- **EXERCISE**: Lay out the text read from the rows below as a Markdown table with two columns, n for the line number and Line for the line itself. Cover every row, skip blank lines, and leave the pictures out.

- **DATA SECTION**:
[Start of Attachment]

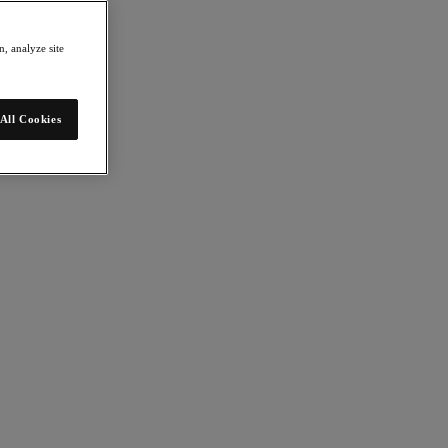
, analyze site
All Cookies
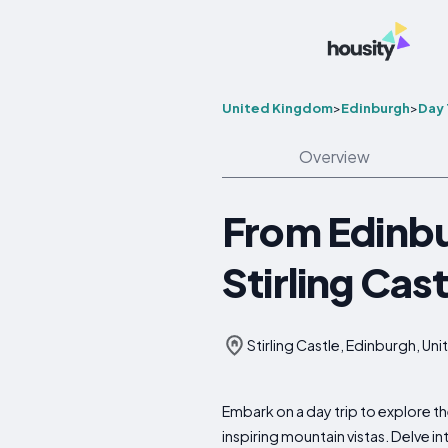
United Kingdom
>
Edinburgh
>
Day 
Overview
From Edinbu
Stirling Cas
Stirling Castle, Edinburgh, U
Embark on a day trip to explore t
inspiring mountain vistas. Delve in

[End of Attachment]

- **RESPONSE BOX**:
| n | Line |
|---|---|
| 1 | , analyze site |
| 2 | All Cookies |
| 3 | United Kingdom |
| 4 | > |
| 5 | Edinburgh |
| 6 | > |
| 7 | Day  |
| 8 | Overview |
| 9 | From Edinbu |
| 10 | Stirling Cas |
| 11 | Stirling Castle, Edinburgh, U |
| 12 | Embark on a day trip to explore t |
| 13 | inspiring mountain vistas. Delve in |